Ein Tumult folgte den Worten. Andere Meister erhoben sich und riefen empört durcheinander. Greise Männer mit zittrigen Stimmen suchten ihm zu drohen. Ehlmin ließ sich davon nicht aus der Ruhe bringen. Als sich der Aufruhr langsam legte, schaute er herausfordernd in die Runde.

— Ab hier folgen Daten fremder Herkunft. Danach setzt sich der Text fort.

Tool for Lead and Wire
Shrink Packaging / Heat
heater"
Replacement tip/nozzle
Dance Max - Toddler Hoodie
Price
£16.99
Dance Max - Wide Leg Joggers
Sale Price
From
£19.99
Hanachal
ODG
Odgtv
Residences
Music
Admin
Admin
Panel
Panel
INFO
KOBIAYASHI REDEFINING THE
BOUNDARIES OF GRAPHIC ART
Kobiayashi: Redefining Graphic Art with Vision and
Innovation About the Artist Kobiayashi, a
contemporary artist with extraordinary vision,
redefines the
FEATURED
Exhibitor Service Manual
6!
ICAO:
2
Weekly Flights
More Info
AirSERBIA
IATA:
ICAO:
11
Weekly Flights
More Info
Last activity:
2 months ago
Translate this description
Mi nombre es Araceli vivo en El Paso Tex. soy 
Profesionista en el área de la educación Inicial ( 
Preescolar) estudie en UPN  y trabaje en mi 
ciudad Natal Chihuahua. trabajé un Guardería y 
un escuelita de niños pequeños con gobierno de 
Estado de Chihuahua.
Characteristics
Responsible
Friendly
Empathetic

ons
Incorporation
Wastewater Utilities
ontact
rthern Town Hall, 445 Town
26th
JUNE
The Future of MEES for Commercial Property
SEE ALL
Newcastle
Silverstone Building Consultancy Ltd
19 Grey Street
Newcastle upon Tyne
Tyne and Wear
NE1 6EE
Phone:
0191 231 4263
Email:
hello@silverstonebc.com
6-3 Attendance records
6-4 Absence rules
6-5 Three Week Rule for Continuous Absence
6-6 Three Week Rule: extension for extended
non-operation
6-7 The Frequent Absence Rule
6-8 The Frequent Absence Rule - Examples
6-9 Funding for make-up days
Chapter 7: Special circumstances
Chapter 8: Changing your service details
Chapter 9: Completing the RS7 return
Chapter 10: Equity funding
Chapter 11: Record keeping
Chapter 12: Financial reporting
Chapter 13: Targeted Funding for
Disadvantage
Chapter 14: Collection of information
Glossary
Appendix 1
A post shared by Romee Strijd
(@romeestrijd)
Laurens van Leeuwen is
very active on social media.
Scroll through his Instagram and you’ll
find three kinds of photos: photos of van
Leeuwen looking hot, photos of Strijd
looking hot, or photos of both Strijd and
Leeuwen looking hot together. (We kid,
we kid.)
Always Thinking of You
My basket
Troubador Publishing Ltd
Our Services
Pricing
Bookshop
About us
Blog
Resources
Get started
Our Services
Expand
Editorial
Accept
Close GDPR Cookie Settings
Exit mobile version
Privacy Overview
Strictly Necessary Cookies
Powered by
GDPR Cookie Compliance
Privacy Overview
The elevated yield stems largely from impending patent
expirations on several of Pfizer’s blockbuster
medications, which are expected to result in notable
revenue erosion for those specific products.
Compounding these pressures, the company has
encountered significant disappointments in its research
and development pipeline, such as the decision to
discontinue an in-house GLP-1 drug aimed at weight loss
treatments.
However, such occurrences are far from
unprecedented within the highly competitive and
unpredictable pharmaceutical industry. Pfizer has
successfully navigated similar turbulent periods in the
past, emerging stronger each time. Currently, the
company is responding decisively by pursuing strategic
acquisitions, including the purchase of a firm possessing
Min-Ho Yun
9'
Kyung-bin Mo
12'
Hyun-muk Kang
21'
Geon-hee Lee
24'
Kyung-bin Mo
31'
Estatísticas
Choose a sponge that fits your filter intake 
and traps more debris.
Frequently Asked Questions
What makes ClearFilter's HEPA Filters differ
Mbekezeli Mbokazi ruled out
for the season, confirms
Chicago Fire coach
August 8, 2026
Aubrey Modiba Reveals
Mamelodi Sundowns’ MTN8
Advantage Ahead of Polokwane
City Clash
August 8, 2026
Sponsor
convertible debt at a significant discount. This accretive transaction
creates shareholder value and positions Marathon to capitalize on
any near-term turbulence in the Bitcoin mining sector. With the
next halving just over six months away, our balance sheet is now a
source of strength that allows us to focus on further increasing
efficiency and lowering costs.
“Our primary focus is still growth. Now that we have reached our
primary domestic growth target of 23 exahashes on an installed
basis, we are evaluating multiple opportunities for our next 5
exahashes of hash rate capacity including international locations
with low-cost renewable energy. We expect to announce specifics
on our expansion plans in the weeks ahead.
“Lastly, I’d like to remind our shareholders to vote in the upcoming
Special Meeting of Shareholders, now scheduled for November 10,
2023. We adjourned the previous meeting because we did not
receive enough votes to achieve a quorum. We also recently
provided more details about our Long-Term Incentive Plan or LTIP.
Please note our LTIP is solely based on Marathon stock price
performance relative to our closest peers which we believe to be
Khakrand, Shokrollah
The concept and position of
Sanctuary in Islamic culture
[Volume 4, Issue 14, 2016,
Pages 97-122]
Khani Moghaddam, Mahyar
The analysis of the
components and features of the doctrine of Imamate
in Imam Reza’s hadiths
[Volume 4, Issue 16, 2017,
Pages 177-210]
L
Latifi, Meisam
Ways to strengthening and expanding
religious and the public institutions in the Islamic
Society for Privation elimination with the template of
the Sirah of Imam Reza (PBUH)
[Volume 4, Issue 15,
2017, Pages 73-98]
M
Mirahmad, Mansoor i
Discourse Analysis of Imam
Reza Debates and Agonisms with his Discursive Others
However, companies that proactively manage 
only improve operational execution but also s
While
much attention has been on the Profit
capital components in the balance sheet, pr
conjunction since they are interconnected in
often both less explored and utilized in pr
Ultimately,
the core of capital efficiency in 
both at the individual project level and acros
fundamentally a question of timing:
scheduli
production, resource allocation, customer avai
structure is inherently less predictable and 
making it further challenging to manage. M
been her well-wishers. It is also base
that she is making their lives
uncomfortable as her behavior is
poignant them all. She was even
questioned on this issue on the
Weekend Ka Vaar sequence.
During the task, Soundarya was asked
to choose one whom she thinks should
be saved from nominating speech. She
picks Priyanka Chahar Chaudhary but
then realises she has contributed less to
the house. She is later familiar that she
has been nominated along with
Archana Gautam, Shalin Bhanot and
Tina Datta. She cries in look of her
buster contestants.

"Ich glaube", Seine Stimme war tief und ruhig. Dabei allerdings, troff sie vor Verachtung, "Dass ich in einer Runde alter Männer bin, die lieber reden als das zu tun was notwendig wäre." Er ließ eine kurze Pause einfließen um seine Worte wirken zu lassen. "Debattieren und Zeit verschwenden. Warten bis die Bärte noch länger und die Bäuche noch dicker werden." Er wendete sich um und bewegte sich langsam ein, zwei Schritte auf den Ausgang zu. Aber noch ehe die Anderen ihre Überraschung überwinden konnten und ein neuer Tumult folgen würde drehte er sich wieder um. "Feige, geschwätzige Männer, die die beste Zeit hinter sich haben. Die die Jungen ihrer Zunft vor die Kanonen laufen lassen und Taub sind, für jede Neuerung die alles besser machen könnte. Arrogant und Eitel seid ihr." Seine Stimme legte mit jedem Wort an Kraft zu. Dann räusperte er sich. "Einst liebte ich die Zunft. Ich war ein Junge voller Ideologie. Voller Stolz, Mitglied dieser traditionsreichen und edlen Zunft zu sein. Doch das war vor einer Ewigkeit. Durch euch wurden meine Augen geöffnet. Durch euch sah ich endlich, warum wir dabei sind zu zerbrechen." Nicht ohne leichten Kummer zu verspüren, wenn er von den alten Zeiten sprach, sah er in die Gesichter seiner Meister. "Doch keinen Tag länger. Keinen Tag länger werde ich einfach nur zusehen. Ich werde jetzt tun was nötig ist. Ich werde der Zunft keine Schande mehr bereiten, indem ich euch zuhöre. Eure sinnlosen, verschwenderischen Befehle befolge." Er wollte sich erneut umwenden als der erwartete Tumult nun endlich losbrach. Doch ehe er seine Bewegung vollenden konnte, hob der Gildenmeister die Hand und befahl Ruhe.

"Und was, Ehlmin, wirst du jetzt tun?" Seine Stimme zeugte noch von den damaligen Zeiten. Damals als der Hochmeister noch ein großer Mann gewesen war. In Zeiten in denen keine Strauchdiebe es gewagt hatten, den Zorn der Zunft zu wecken. Damals war Ehlmin voller Respekt für den Mann gewesen. Der Mann, der mehr als ein Vater für ihn gewesen war.

"Ich werde euch verlassen und nehme alle mit die erkannt haben, dass unsere Meister", er sprach das Wort aus, als habe er einen schimmeligen Belag auf der Zunge und kein Wort, "nicht mehr in der Lage sind uns zu führen." Er schaute zum dritten Mal über die Runde. "Das der Rat schwach geworden ist und unsere Zunft dem Ende entgegenläuft." Kurz wartete er, ehe er sich umdrehte und diesmal wirklich den Raum verließ. Sollten sich die Alten die Mäuler zerreißen und ihn verfluchen. Er wusste dass er genügend Zulauf bekommen würde. Er wusste, dass die Unzufriedenheit groß und der Drang nach Neuem unendlich war. Er würde den Jungen dies bieten. Er würde die Sklavenhändlerzunft wieder aufbauen. Zu altem Glanz verhelfen. Er alleine. Meister Ehlmin. Er schaute auf die Gemälde und Büsten die den Gang flankierten. Großmeister Ehlmin. Lächelnd verließ er das Gebäude und bestieg das Pferd, das seine Männer für ihn vorbereitete hatten. Während er das Gelände der Zunft verließ, schlossen sich immer mehr Menschen ihm an.